- **Work task A**
In the Urban Sol write-up, replace "callouses" with "blisters" and reproduce the text starting with "house house us" and going on through "body to do.".
- **Work task B**
Render this sentence from the Urban Sol write-up in Spanish: "I attended a class session led by him and left with five new callouses."

- **Supplied passage**
* * * * * * *
Damn, I still can’t get over last Friday. Urban Sol exploded and flared into the night. Cyphers of dancers were grooving long past the point where I was falling asleep, the moon almost below the horizon. It was seriously some controlled chaos at ASU. Urban Sol definitely made Tempe & Hip Hop history as well this weekend. We might have broken a few windows with the beats. Really. Lemme break the night down for you:

  • Furious Styles Crew took home the bacon in the 5-on-5 battles, though every crew gave it everything they had and put on an amazing show. I was seriously blown away by these b-boys & girls. It was intense but it was all fun at the same time, showing true breaking spirit in the aggression but also the respect all dancers had for one another. Unbelievable moments a-plenty. The amount of work and raw passion that obviously went into every crew’s performance was inspiring. Y’all put Hollywood to shame with your moves!
dopeness! Get it Kyle

dopeness! Get it Kyle

  • • Conducting all the madness on the turntables, the winner of the DJ competition was selected in a classic audience-response style. That means screams. DJ Panic succeeded in gaining the most hype, taking home a cool 200$ & some definite bragging rights for beating out local hero DJ Tiger (dude even had his own signature tiger noise!). All four DJ’s of the night kept the energy more live than Frankenstein taking a lightning bolt from Zeus. That’s the only way to describe the music they chose, ranging from old school hip hop, funk, 80’s music (dancin’ with myself, oh oh oh-oh!), all through the 90’s and some stuff so new, not even the trendiest of college kids could keep up!
DJ Panic

DJ Panic

      • • & of course, New Breedz (link), the Urban & Funk ensembles, Juke Kids & everyone else who took the stage blew us all away. The acts of the night covered all 4 corners of Hip Hop, with each act doing their own unique take on their art. Real incredible talent, all around.
      takeflight

      takeflight

      • • The graffiti wall was also signature and unique. Audience members gave away shoes, shirts, sweaters, (one guy brought a clock) amongst other things that were nailed to the canvas and painted on, giving the final piece a three-dimensional aspect. Take a look:

      house house us

@ ASU:


King Charles, of Footworkingz, proclaimed by his city as the monarch of Chicago Footworkin’ at age 14, was our guest artist for the Urban program last week. I attended a class session led by him and left with five new callouses. I left convinced this man had the fastest, most intricate movement even possible for the human body to do.
* * * * * * *
- **Supplied data**

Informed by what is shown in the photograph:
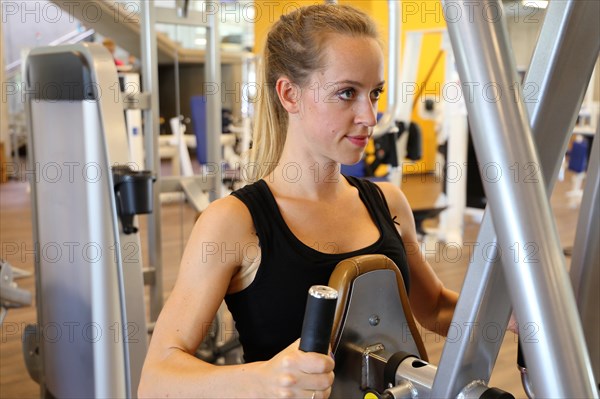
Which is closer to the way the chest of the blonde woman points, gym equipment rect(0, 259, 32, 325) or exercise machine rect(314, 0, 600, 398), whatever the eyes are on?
* * * * * * *
- **Written reply A**
house house us

@ ASU:


King Charles, of Footworkingz, proclaimed by his city as the monarch of Chicago Footworkin’ at age 14, was our guest artist for the Urban program last week. I attended a class session led by him and left with five new blisters. I left convinced this man had the fastest, most intricate movement even possible for the human body to do.

- **Written reply B**
Asistí a una clase dirigida por él y salí con cinco callos nuevos.